Looking Forward to Monday Morning
A series of essays on business, architecture, and the business of architecture.
The Not So Smart Home
by Daniel Frisch
Posted October 29th, 2019

By the time you read this dispatch, some of the referenced technical details will already be obsolete – they are as I type. Home automation is ubiquitous and the pursuit of the smart home is universal. As architects, we love home technology and incorporate current technology in every project. In the last few years we’ve been inspired by LED lighting and the Samsung Frame television, not to mention Lutron Caseta and J Geiger winder shades. We have cooled a bit on Nest, but Sonos continues to dominate the distributed audio space. The Japanese have re-invented mini-split HVAC systems based on variable speed compressor technology and take advantage of this new technology at every opportunity. And finally, Warmboard has revolutionized hydronic radiant heat flooring.

I wrote the above catalog to defend the many claims that I am anti-tech, or as is often asserted, a Luddite. Notwithstanding our love of technology and all of the benefits, we are skeptical that technology is an answer onto itself. We’ve found that most new technology performs as advertised when the installation is limited to a single company’s product. Getting different technologies to communicate with one another can be a meaningful challenge. Ninety percent (plus) of the lighting we specify is now LED, and when the fixture itself is not an LED fixture, we usually re-lamp with LED bulbs. We can control lumens and color temperature, and can now even specify many fixtures with ambient dimming – by adding red diodes, the light output warms up as wattage is decreased, nearly perfectly simulating an incandescent bulb. The trouble comes when we try to control them, specifically as it pertains to dimming. Fixtures can buzz, flicker or strobe when the dimmers and fixtures are mismatched. When dimming problems occur, it is often difficult to determine whether the problem lies with the fixture, the bulb, or the dimmer with each manufacturer claiming the fault lies with others. Invariably, troubleshooting defaults to trial and error.

Relative to more complicated systems, lighting and lighting controls are akin to playing scales for a musician. HVAC systems become more sophisticated each year, and manufacturers supply thermostats and controls for their units. We’ve had good luck with Nest on simpler systems, but the more sophisticated multi-zone systems are better served by pairing with the manufacturer’s thermostat. HVAC is not made easier when humidification is desired. It’s not well suited to a multi zone system, and humidification is usually required when the AC system is dormant.

Whereas HVAC has become more sophisticated, but not necessarily simpler, low voltage systems have become both more sophisticated AND simpler. Sonos and Eero are both plug-and-play, and out perform generations of alternatives. Roku and Sling help us limit the tithing to local cable providers.

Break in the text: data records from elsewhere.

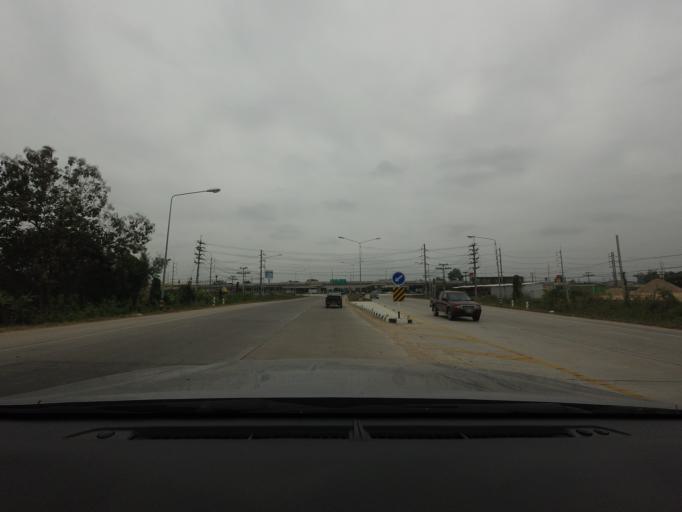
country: TH
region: Lamphun
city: Lamphun
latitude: 18.6141
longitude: 99.0433
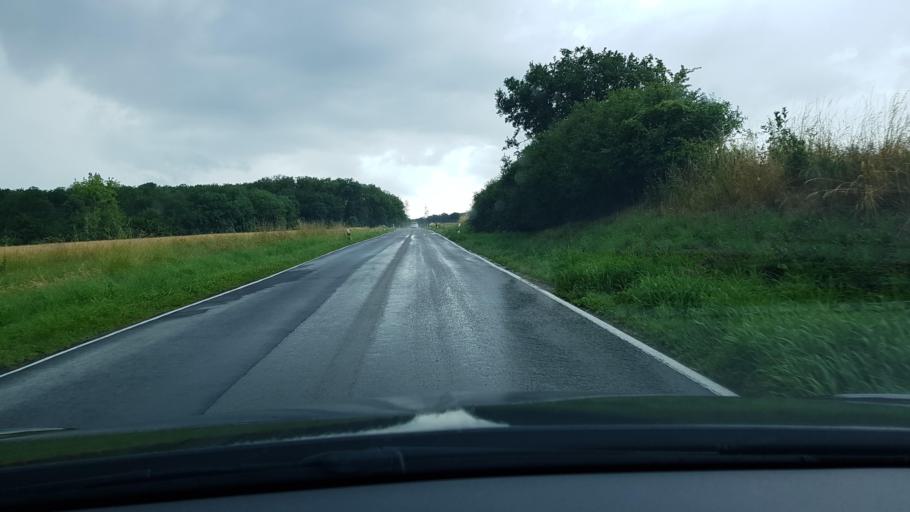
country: DE
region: Rheinland-Pfalz
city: Sinzig
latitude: 50.5161
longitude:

We exhaustively and enthusiastically incorporate technology in each and every one of our projects, not a bad report card for a firm led by a Luddite. We become hesitant, and even resistant, however, when we are asked to pursue the oft-hyped full-automation version referred to as the “smart home.” Whereas off-the-shelf applications works marvelously to control the various technologies of the modern home, efforts to integrate numerous technologies onto one platform can result in complexity and expense with only nominal benefit. Integrating systems to have them perform to the best of their capability invariable involves programing, which is usually no small endeavor. I have visions of building a closet in people’s homes for the programmer to reside. Less facetiously and more predictably, is the finger pointing that follows home automation integration. When a homeowner experiences a problem – invariably on the coldest day of the year when the heating won’t work, or on the hottest day of the year when the AC is failing, or even while the TV fails during the Super Bowl or the Academy Awards party – the usual suspects gather to blame each other for the problem. And this happens a few days after the party has ended or the cold snap/heat wave has broken. Can anything be more frustrating to a homeowner than the professionals they have hired, and to whom they have paid a king’s ransom, to play the blame game?

Our response is to stay current with technology, but to lobby for dis-integration and de-centralization. We think it is perfectly reasonable to mate one application on our phone with one system and to scroll through the aps sequentially. Troubleshooting is both easier and less necessary, and our homeowners can watch TV and listen to music in a clean well-lighted space with wonderful mood lighting – just not at the touch of a (single) button.